EXERCISE DETAILS
Please work out how many lines in the data below hold the word "вермишелевый", and state only the number.

PROVIDED DATA
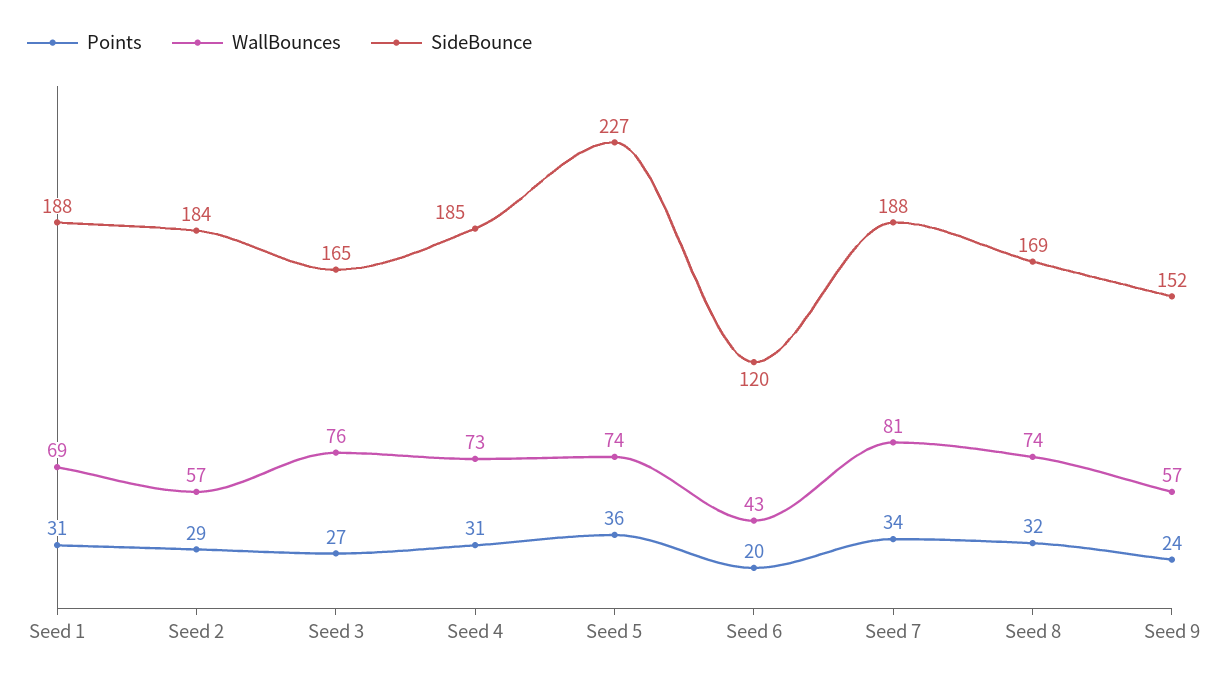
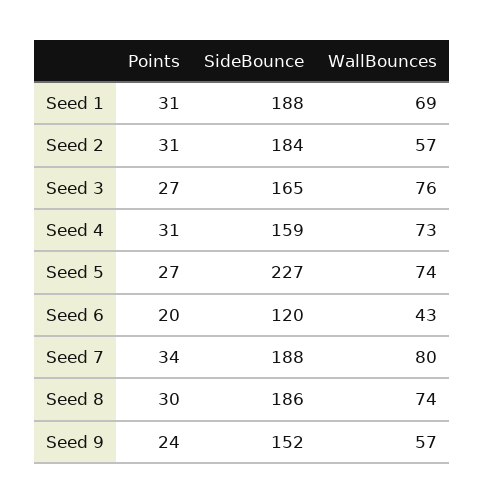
  {
    "Points": {
      "Seed 1": 31,
-     "Seed 2": 29,
+     "Seed 2": 31,
      "Seed 3": 27,
      "Seed 4": 31,
-     "Seed 5": 36,
+     "Seed 5": 27,
      "Seed 6": 20,
      "Seed 7": 34,
-     "Seed 8": 32,
+     "Seed 8": 30,
      "Seed 9": 24
    },
    "WallBounces": {
      "Seed 1": 69,
      "Seed 2": 57,
      "Seed 3": 76,
      "Seed 4": 73,
      "Seed 5": 74,
      "Seed 6": 43,
-     "Seed 7": 81,
+     "Seed 7": 80,
      "Seed 8": 74,
      "Seed 9": 57
    },
    "SideBounce": {
      "Seed 1": 188,
      "Seed 2": 184,
      "Seed 3": 165,
-     "Seed 4": 185,
+     "Seed 4": 159,
      "Seed 5": 227,
      "Seed 6": 120,
      "Seed 7": 188,
-     "Seed 8": 169,
+     "Seed 8": 186,
      "Seed 9": 152
    }
  }

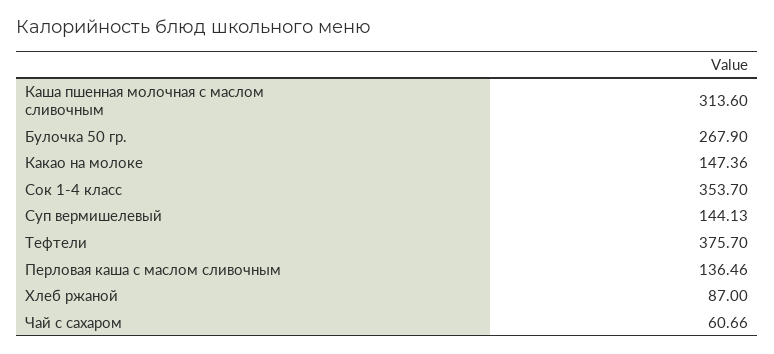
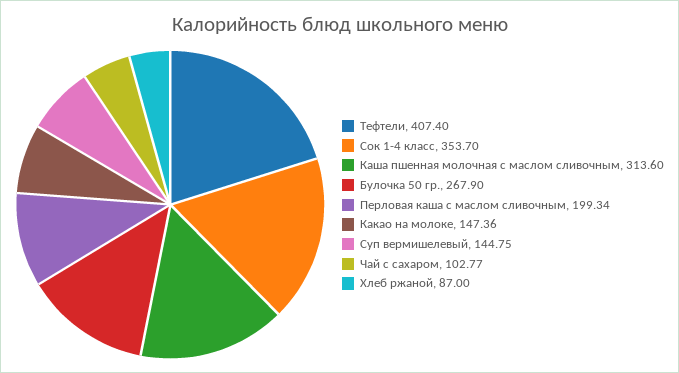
  {
    "Каша пшенная молочная с маслом сливочным": 313.6,
    "Булочка 50 гр.": 267.9,
    "Какао на молоке": 147.36,
    "Сок 1-4 класс": 353.7,
-   "Суп вермишелевый": 144.13,
+   "Суп вермишелевый": 144.75,
-   "Тефтели": 375.7,
+   "Тефтели": 407.4,
-   "Перловая каша с маслом сливочным": 136.46,
+   "Перловая каша с маслом сливочным": 199.34,
    "Хлеб ржаной": 87,
-   "Чай с сахаром": 60.66
+   "Чай с сахаром": 102.77
  }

ANSWER BELOW
2